Sunday August 03, 2008


"Ten Tiny Dances" invades South Waterfront

by Catherine Thomas
Special to The Oregonian

Mike Barber's "Ten Tiny Dances" performance series has always been about the space: What happens when choreographers, and their dancers, are limited by a 4-by-4 foot stage?

In various incarnations since 2002, a rotating cast of performers have met Barber's conceptual challenge by either yielding to the micro-stage or straining against it, cramming the platform with performers and objects, expanding it vertically with a tangle of aerial rigging, keeping it simple with solos and duets that wouldn't look out of place on your standard proscenium stage.

A large part of Barber's popular success with this series hinges on his open idea of what constitutes a performance venue, and an added time constraint - roughly ten minutes to distill a work, with a new dance every 15 minutes. At various restaurants, bars and clubs from Portland to Seattle, the vibe has been party cabaret: dinner theater for the see-and-be-seen performance art crowd.

Saturday's free performance, on the sprawling tract of nascent development that is Portland's new South Waterfront neighborhood, was an altogether different affair. For nearly a year, conceptual movement artist Linda K. Johnson has been curating an Artist in Residence Program for this district, opening a conversation about the nature of place and community in an area sprouting massive high-rise condos, gleaming edifices with 360-degree views.

On Saturday, a perfect Portland summer afternoon - sun bouncing off the Willamette, epic clouds drifting in a blue sky and the breeze just right - South Waterfront looked and felt like a ghost town. An exclusive ghost town. Barber's response to the challenge of community building: invite the audience, armed with maps, to come find the performers, tucked into pockets of this developing district on their tiny stages. Set roving musicians amongst the silent streets, and organic food carts, and let spectators imagine what a thriving art culture might look like in this high-gloss landscape.

The Ten Tiny walkabout spanned about a mile, and the immediate draw was the thrill of the hunt: simultaneous performances repeat every 15 minutes, and audience members choose their own routes over the course of three hours.

My route starts with Linda Austin's solo "Nest," in which she emerges dripping from the banks of the Willamette, sliding a board festooned with a hanger, wind-up duck and grasses along a string that leads to her tiny stage, which functions as both an amplified resonance chamber and a shadow box populated by an assortment of objects: stool, carefully-aligned collection of rocks and berries, gilded cage, nest with feathers, clattering plastic ducks suspended from key rings.
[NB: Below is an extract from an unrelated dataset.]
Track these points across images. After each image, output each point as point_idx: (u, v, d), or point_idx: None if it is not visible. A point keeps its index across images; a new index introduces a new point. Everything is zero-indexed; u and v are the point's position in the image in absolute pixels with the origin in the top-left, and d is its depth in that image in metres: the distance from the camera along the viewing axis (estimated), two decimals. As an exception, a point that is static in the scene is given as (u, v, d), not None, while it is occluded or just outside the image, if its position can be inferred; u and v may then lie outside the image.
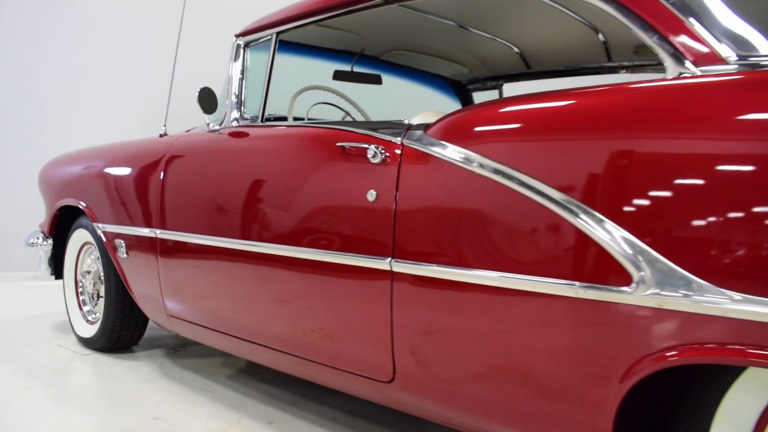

Austin climbs the stool, manipulates objects against string, creates a soundscape that mirrors the natural world, sings a shanty about the river, caws faintly. Brilliant.

Next up: Sojourn Theatre's "BUILT: Prologue 2," one of five performances by Sojourn on rotation in a courtyard rimmed with water features. Manic performers screaming "Mine!", flapping yellow napkins like semaphore flags and pretending to clean windows. Moving on.

Cydney Wilkes is dancing solo in a red velvet dress on a vast expanse of brown lawn that will someday be a park, and a gamelan orchestra at a slight remove paints the scene of her swaying in an ethereal light.

Barber's at the gate of the aerial tram, garnering a spontaneous audience from disembarking passengers. Barber's dapper in a green suit, invites the audience to voice sensory perceptions into a microphone, but it's his simple gestural dance - slight adjustments of his head and hands - that speaks poignantly of sad interiors and a man adrift in his environment.

Tere Mathern is perched in vivid relief high above her audience at the base of a cliff tower, flanked by two saxophonists, and the sound is crystal. She's swathed in green chiffon catching the breeze, the sun behind her, her tiny frame majestic as she slices and spears and collapses.

Keely McIntyre and Noel Plemmons are dancing what looks to be a lovely duet on stairs, but there's a crush of spectators, and the sight lines are blocked. Five performers from KO&Co. are folding into group acrobatics on their jungle-gym stage. Hand2Mouth Theatre is holding a satirical self-empowerment seminar inside an open garage and asking their audience to complete a "life goals" survey form.

Out on a desolate field of dirt, Suniti Dernovsek crawls slowly onto her stage, her pale yellow dress moving in the wind and looking like a twisted hoop skirt, until you realize it's antlers under the skirt, and the starkness of the terrain and antlers against the wispiness of the dress are a striking palette. Jay Clarke's slow-cadenced tabla lends the dance texture, but substance is absent. Across the gravel path, Rhiza A-D are performing construction-worker theater with pink surveying string. Inscrutable.

Back to Wilkes, where her simple stepping in place to soft spoken poetry and the distant gamelan, her rhythms accelerating and then settling in stillness, make her seem to float above the dry brown grass. Slowly, her dance drifts, until she resumes her bouncy run, arms stretched high overhead and echoing the flux of movement in this public space.

It's a lovely culmination, and the talk afterward turns to potential: What will this urban neighborhood become?